# Requirement
Please report each line of the data below that contains "unit".

Task data section start

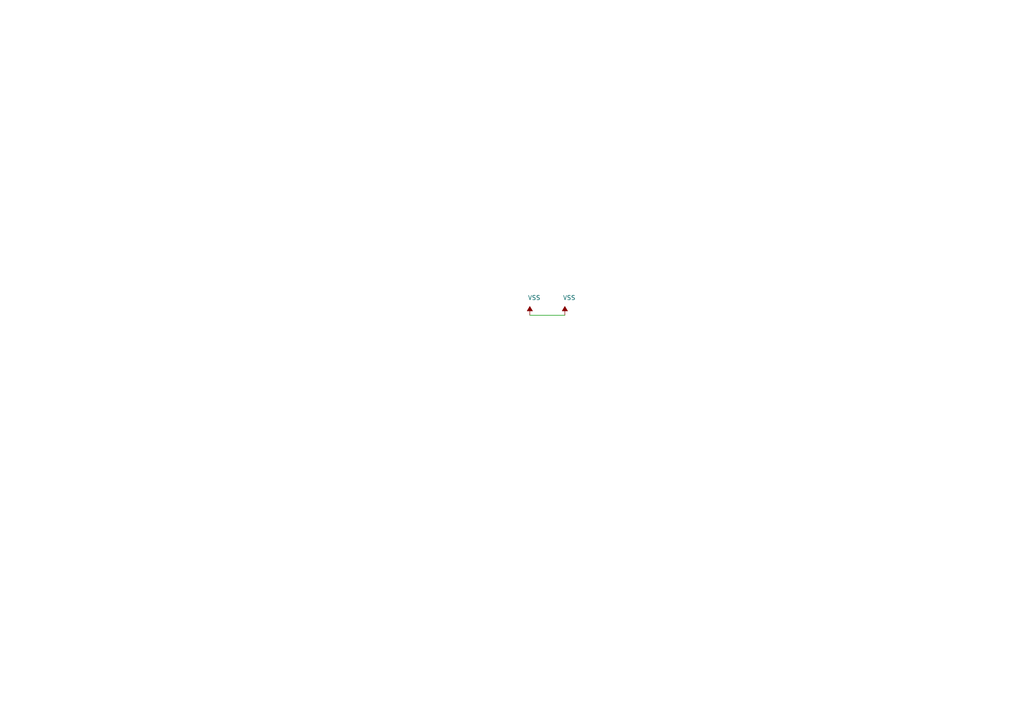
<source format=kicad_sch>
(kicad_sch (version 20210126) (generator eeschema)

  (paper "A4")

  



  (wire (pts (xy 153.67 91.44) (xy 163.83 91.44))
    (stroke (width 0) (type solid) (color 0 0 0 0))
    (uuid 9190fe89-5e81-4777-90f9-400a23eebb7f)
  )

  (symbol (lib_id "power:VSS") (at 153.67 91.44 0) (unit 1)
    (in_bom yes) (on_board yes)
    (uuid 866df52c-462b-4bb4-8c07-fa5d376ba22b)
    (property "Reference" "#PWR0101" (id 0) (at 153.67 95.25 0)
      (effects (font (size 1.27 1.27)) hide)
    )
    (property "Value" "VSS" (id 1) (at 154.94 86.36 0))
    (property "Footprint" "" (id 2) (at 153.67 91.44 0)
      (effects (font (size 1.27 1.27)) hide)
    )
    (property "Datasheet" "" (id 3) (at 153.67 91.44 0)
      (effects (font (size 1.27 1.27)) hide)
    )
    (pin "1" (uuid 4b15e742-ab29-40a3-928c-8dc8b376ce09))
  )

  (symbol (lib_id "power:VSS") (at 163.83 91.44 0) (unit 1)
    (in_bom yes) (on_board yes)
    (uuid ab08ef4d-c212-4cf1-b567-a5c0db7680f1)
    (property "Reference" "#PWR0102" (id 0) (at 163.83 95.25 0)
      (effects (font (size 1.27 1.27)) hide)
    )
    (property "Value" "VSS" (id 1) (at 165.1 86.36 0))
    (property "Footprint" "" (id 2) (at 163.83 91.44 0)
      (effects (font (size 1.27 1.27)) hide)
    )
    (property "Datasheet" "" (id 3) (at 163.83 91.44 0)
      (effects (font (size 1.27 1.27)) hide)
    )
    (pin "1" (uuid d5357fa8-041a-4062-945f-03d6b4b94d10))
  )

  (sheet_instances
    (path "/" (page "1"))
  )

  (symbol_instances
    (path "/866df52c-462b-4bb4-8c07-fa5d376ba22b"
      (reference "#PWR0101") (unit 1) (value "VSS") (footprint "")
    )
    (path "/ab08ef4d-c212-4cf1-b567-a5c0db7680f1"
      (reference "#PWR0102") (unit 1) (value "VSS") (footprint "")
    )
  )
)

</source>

Task data section end
Task data section start

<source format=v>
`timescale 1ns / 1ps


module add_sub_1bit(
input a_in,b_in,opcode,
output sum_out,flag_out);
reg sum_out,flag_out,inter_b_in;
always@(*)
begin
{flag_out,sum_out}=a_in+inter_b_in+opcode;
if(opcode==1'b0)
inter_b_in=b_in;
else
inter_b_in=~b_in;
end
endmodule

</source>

Task data section end

# Solution to this exercise
  (symbol (lib_id "power:VSS") (at 153.67 91.44 0) (unit 1)
  (symbol (lib_id "power:VSS") (at 163.83 91.44 0) (unit 1)
      (reference "#PWR0101") (unit 1) (value "VSS") (footprint "")
      (reference "#PWR0102") (unit 1) (value "VSS") (footprint "")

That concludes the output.